** Task prompt **
Copy out the lines below word for word, beginning at the line that has "Minigolf-Club-Flora-Elmshorn" and stopping after the line that has "La Foi… le Royaume". Leave the pictures out of your copy.
______________________________
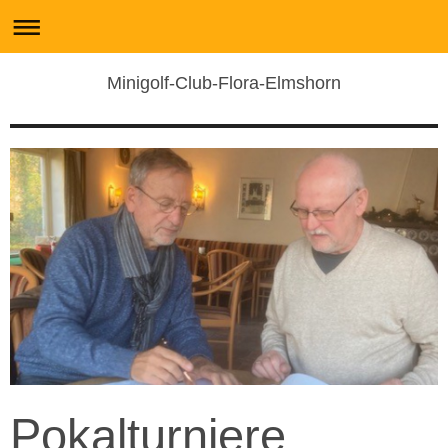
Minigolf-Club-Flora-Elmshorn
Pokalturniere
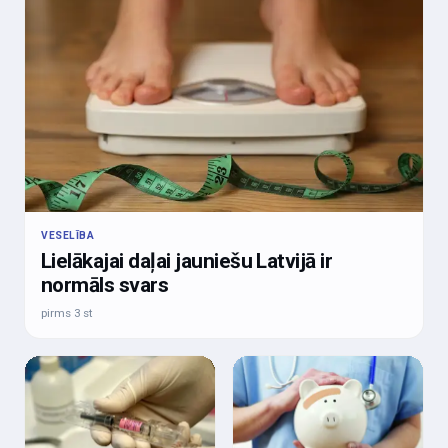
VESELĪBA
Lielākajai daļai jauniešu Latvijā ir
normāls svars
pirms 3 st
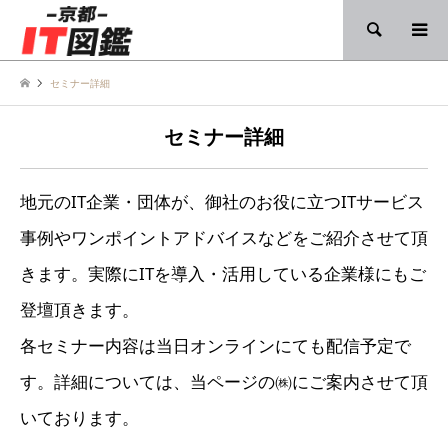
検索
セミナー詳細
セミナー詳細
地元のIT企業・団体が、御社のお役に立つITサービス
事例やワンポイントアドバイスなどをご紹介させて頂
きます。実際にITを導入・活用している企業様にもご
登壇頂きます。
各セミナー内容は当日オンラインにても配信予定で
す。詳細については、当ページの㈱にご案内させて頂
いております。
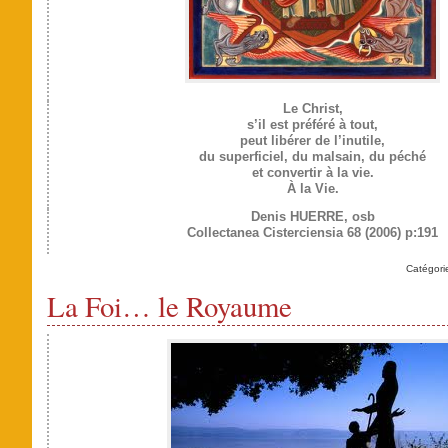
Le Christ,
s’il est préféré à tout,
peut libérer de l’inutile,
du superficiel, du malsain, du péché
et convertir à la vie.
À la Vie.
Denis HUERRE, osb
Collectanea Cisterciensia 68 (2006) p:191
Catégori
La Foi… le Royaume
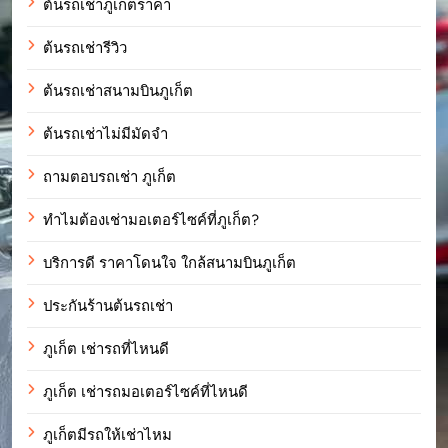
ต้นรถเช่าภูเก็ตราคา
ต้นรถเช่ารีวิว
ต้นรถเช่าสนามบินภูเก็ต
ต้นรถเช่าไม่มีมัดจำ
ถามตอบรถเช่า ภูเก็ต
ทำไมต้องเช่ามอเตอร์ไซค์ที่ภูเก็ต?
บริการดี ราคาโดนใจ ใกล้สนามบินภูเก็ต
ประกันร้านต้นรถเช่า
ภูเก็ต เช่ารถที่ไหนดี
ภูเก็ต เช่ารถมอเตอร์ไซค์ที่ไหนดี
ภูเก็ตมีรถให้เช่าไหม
______________________________
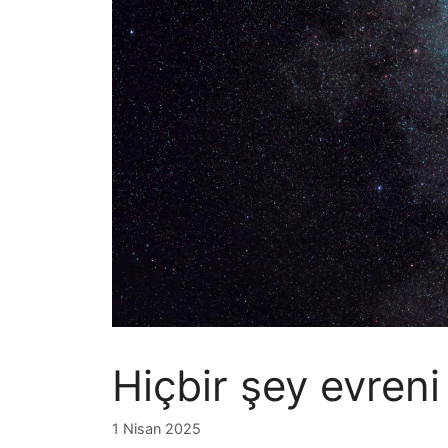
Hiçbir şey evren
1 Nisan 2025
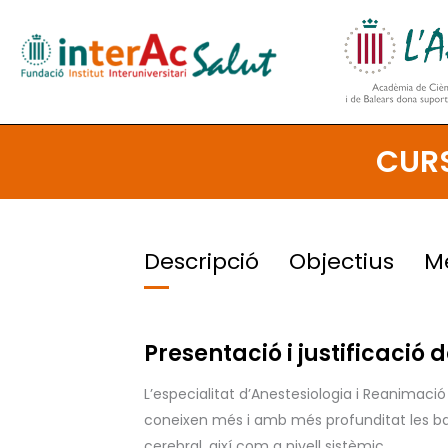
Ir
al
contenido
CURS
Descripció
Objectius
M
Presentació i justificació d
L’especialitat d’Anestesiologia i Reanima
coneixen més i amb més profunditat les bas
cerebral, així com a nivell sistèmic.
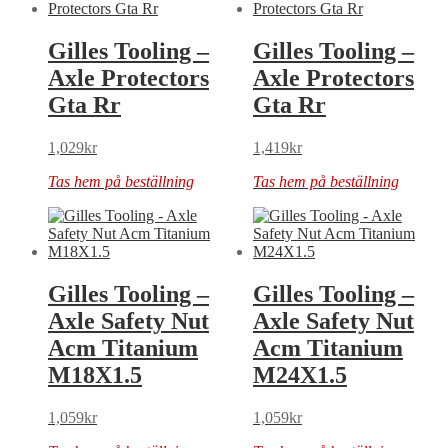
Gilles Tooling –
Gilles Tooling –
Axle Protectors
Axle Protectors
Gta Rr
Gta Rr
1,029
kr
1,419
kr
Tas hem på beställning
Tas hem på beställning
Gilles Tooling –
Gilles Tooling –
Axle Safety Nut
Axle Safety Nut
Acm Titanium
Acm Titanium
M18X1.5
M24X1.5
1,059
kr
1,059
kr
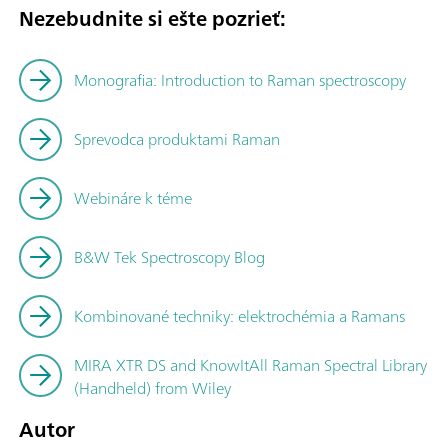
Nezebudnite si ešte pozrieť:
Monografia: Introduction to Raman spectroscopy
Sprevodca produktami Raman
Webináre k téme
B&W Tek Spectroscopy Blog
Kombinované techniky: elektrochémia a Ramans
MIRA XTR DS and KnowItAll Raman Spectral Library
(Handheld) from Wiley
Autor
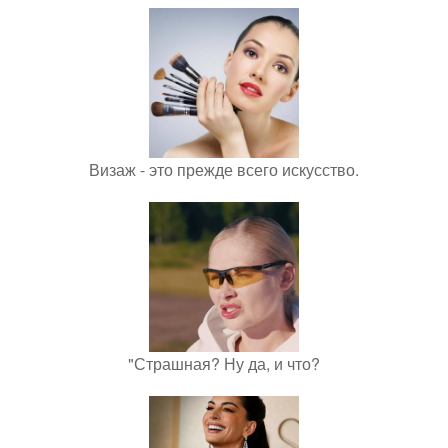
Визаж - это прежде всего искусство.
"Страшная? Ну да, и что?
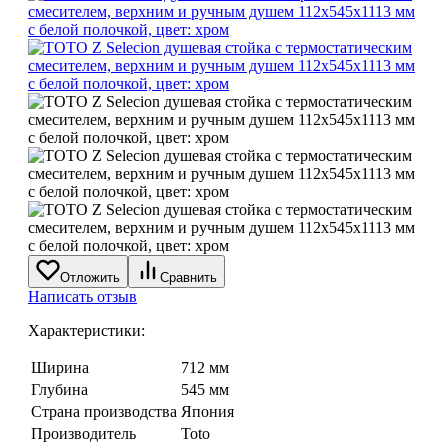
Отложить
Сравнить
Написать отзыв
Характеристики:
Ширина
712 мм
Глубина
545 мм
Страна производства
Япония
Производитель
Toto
______________________________
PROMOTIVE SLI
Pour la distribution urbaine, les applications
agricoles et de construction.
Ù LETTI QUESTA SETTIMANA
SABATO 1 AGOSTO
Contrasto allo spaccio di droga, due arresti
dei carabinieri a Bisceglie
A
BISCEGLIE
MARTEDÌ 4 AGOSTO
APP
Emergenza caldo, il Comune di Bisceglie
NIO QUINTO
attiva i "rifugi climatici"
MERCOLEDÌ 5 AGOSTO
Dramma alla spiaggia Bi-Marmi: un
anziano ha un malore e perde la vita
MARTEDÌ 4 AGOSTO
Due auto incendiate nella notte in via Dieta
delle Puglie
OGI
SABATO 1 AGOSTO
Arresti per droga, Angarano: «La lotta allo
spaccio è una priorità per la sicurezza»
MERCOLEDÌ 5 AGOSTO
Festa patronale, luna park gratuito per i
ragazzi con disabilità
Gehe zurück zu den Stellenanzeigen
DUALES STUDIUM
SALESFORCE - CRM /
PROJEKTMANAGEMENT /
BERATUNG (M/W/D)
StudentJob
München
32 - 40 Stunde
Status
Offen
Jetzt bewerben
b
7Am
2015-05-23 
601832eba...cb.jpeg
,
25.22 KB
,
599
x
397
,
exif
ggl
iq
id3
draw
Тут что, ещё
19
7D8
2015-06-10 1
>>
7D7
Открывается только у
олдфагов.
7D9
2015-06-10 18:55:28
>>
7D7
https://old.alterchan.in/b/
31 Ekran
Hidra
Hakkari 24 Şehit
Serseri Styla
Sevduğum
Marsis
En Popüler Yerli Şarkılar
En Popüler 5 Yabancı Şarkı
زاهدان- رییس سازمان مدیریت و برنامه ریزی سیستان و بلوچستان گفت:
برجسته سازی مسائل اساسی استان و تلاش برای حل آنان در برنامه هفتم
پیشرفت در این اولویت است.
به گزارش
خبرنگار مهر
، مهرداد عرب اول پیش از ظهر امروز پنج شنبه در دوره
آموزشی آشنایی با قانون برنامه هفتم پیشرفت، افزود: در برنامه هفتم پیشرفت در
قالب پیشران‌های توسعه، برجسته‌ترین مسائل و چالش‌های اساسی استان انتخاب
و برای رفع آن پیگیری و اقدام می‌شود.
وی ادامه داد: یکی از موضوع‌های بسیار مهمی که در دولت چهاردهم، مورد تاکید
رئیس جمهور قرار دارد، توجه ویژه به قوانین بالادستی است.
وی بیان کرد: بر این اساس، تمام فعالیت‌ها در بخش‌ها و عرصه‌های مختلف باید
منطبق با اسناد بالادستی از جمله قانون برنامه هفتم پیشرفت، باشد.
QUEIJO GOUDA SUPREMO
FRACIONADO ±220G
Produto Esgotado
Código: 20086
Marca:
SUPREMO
______________________________
** Answer area **
Minigolf-Club-Flora-Elmshorn
Pokalturniere
VESELĪBA
Lielākajai daļai jauniešu Latvijā ir
normāls svars
pirms 3 st
検索
セミナー詳細
セミナー詳細
地元のIT企業・団体が、御社のお役に立つITサービス
事例やワンポイントアドバイスなどをご紹介させて頂
きます。実際にITを導入・活用している企業様にもご
登壇頂きます。
各セミナー内容は当日オンラインにても配信予定で
す。詳細については、当ページの㈱にご案内させて頂
いております。
Le Christ,
s’il est préféré à tout,
peut libérer de l’inutile,
du superficiel, du malsain, du péché
et convertir à la vie.
À la Vie.
Denis HUERRE, osb
Collectanea Cisterciensia 68 (2006) p:191
Catégori
La Foi… le Royaume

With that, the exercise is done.